On Tue, Sep 11, 2007 at 12:59:59AM +0100, Daniel P. Berrange wrote:
> I noticed that when using the SSH tunnel for the remote driver I ended up
> with alot of zombie SSH processes. We simply forgot to waitpid() on the
> child when a connection attempt failed, or when shutting down an open remote
> connection. Attached is a possible patch

  Looks fine, like Rich maybe a bit of refactoring might be good. The
only worries I have is the following scenario:
   - the ssh process dies
   - libvirt based application takes some time to notice it
   - the OS span a new process with the same PID after a PID rollabck
     (not completely unlikely since the ssh may have been started a long
     time ago)
   - we end-up killing a random process in the system

I think this is mostly avoidable by resetting priv->pid to -1 or 0 on 
any child communication error, and before doing the kill in the patch.
Even better would be to be able to check that the process corresponding
to priv->pid is still a child of the current process, I wonder if this
can be achieved without blocking with an initial waitpid()

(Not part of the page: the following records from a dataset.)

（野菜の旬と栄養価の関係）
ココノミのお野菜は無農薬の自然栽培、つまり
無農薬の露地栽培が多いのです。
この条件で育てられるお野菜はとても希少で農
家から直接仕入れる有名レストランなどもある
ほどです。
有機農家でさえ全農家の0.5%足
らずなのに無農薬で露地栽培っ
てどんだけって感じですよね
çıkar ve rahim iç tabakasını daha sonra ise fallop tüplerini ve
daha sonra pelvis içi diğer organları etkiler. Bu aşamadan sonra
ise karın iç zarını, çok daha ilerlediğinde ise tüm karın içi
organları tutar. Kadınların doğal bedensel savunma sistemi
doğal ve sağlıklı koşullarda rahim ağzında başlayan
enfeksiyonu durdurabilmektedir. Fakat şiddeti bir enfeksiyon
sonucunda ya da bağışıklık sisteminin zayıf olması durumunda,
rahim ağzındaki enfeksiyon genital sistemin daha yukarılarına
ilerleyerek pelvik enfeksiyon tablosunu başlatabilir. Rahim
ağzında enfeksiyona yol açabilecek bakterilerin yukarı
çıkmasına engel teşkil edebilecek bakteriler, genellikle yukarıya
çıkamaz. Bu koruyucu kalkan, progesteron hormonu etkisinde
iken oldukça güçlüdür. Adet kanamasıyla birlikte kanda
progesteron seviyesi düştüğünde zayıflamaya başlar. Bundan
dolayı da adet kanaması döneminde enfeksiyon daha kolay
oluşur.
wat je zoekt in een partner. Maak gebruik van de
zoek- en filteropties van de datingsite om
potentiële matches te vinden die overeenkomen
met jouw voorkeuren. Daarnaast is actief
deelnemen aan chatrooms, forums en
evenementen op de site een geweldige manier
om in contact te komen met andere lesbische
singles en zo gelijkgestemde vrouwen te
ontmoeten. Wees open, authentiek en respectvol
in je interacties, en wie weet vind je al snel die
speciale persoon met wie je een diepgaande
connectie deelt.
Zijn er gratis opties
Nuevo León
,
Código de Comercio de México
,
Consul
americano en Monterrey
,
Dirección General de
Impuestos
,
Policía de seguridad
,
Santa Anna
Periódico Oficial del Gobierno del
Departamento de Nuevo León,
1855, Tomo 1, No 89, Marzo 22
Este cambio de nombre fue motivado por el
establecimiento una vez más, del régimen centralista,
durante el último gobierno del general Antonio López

  Maybe I'm too cautious, I'm fine with the principle of the patch though

> @@ -646,6 +648,19 @@ doRemoteOpen (virConnectPtr conn, struct
>              gnutls_bye (priv->session, GNUTLS_SHUT_RDWR);
>          close (priv->sock);
>      }
> +    if (priv->pid > 0) {
> +        pid_t reap;
> +        int status, n = 0;
> +        kill(priv->pid, SIGTERM);
> +        do {
> +            if (n)
> +                usleep(n*1000);
> +            if (n > 3)
> +                kill(priv->pid, SIGKILL);
> +            reap = waitpid(priv->pid, &status, WNOHANG);
> +            n++;
> +        } while (reap != -1 && reap != priv->pid);
> +    }
>      /* Free up the URL and strings. */
>      xmlFreeURI (uri);